→ Your instructions: If a line of the data below contains the string "Kommunikation", copy it into your answer.

━━ Records supplied

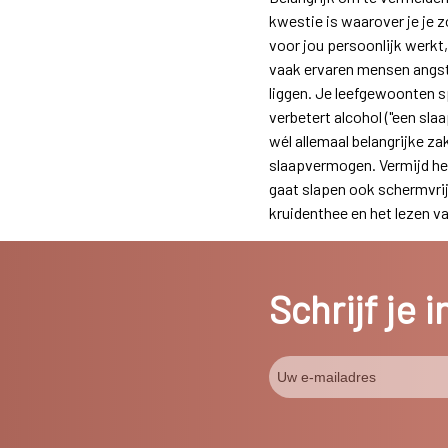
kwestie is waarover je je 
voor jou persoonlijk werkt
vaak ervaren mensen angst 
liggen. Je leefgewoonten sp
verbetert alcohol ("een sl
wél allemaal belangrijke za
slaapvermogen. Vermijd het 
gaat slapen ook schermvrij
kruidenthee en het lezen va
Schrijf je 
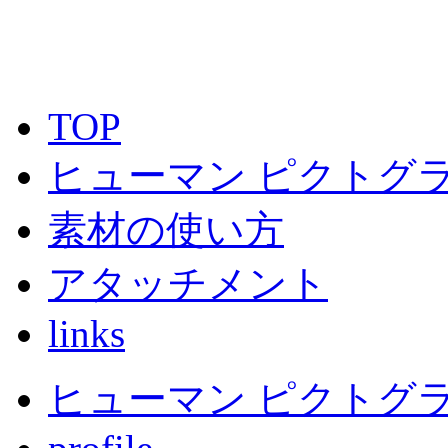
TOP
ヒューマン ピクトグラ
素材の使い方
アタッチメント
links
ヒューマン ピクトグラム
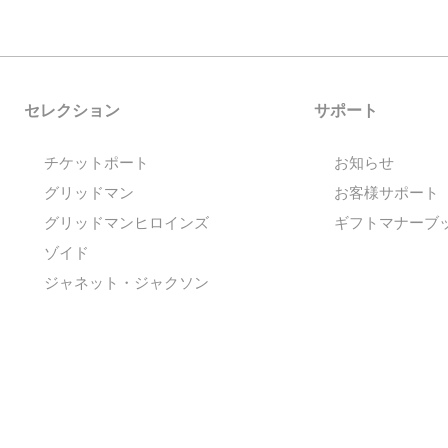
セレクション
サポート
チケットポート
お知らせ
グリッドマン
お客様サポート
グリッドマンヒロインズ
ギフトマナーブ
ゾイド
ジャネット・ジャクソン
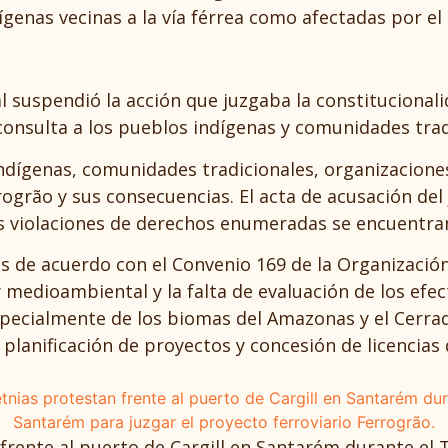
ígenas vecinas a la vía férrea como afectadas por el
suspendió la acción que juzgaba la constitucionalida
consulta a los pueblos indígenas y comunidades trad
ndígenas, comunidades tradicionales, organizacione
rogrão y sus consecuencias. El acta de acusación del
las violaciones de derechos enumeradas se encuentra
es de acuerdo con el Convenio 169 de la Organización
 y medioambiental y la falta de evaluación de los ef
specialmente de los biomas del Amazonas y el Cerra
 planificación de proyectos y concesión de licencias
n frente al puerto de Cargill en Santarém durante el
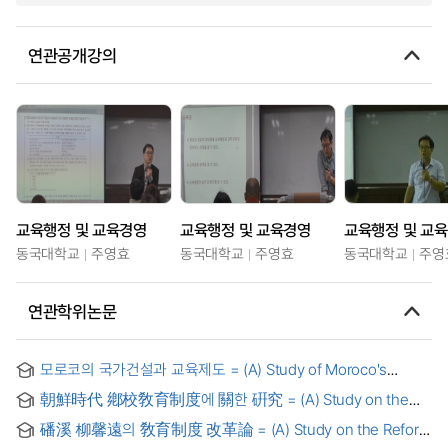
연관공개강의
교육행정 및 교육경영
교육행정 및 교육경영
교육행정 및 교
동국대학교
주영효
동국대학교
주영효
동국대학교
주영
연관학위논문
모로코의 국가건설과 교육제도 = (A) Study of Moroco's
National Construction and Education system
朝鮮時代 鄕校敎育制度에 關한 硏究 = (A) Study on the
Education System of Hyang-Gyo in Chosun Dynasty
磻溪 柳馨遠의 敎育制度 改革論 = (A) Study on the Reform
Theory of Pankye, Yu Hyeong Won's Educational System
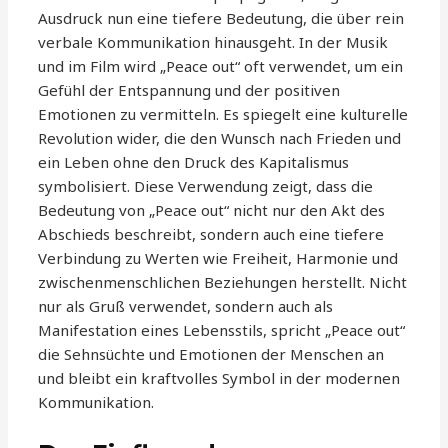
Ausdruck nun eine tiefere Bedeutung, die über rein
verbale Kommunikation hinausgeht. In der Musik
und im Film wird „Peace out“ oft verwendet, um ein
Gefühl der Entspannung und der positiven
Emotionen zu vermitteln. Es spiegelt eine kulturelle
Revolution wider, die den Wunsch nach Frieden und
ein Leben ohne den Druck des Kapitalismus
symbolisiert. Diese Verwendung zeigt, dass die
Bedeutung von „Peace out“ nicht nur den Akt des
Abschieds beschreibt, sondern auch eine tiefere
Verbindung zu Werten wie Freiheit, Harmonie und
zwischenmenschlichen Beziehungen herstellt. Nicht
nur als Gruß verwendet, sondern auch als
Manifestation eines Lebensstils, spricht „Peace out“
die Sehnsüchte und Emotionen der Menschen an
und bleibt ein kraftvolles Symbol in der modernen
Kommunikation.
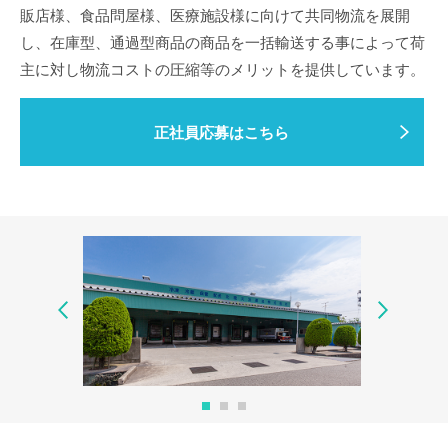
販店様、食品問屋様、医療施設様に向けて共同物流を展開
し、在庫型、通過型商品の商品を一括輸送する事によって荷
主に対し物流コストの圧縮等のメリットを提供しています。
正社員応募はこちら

━━━━

→ Answer to the exercise:
verbale Kommunikation hinausgeht. In der Musik
Kommunikation.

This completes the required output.